> _EXTRACT TO READ_
* * * * * * * * *

Assignment requirements
In this assignment, you are required to implement two classes: BTreeFile and BTFileScan, link them with the main test program, and make sure that all test programs run successfully. (Note that a successful run does not mean that your program is correct.)

To simplify the assignment, we assume that a BTreeFile only handles integer keys, and overflow or underflow in the B+ tree is handled using the split and merge algorithm. (You are not required to implement redistribution). However, keys may not be unique. But you can assume that all entries with the same key fit into one page.

The details for each of the functions is provided below. We also provide some sample code to illustrate the use of the classes we provide. However these samples are extremely simplified and do not reflect the actual coding that we expect from you. For example, we do not show any error checking in these samples. You are expected to write robust programs by checking the return code and signal errors when necessary.

BTreeFile::BTreeFile
The constructor for the BTreeFile takes in a filename, and checks if a file with that name already exists in the database. If the file exists, we "open" the file. Otherwise we create a new file with that name.

You can use MINIBASE_DB::GetFileEntry() to check if the file exists. A file entry is a pair (filename, pid), where pid is the page id of the "first" page of the file. GetFileEntry() takes in a filename and returns the page id of the first page. In our case, the page id returns should corresponds to the page id of the root note. If no such file is found in the database, GetFileEntry() returns FAIL.

* * * * * * * * *

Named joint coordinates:

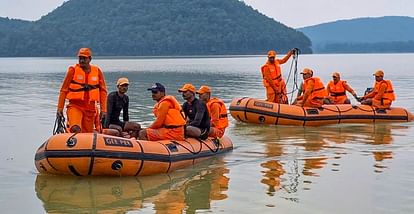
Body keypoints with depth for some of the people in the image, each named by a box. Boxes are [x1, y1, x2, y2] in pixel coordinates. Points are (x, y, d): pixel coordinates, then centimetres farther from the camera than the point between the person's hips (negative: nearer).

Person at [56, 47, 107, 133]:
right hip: (75, 106, -3)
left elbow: (103, 91, 11)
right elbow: (63, 90, 3)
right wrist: (60, 108, -1)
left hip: (90, 108, 3)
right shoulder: (73, 70, -1)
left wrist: (103, 109, 5)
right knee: (75, 129, -28)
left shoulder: (97, 71, 6)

* * * * * * * * *

> _EXERCISE OBJECTIVE_
In the assignment requirements, what does GetFileEntry() return when no file with the given name is found in the database?

> _SOLVED PROBLEM_
It returns FAIL.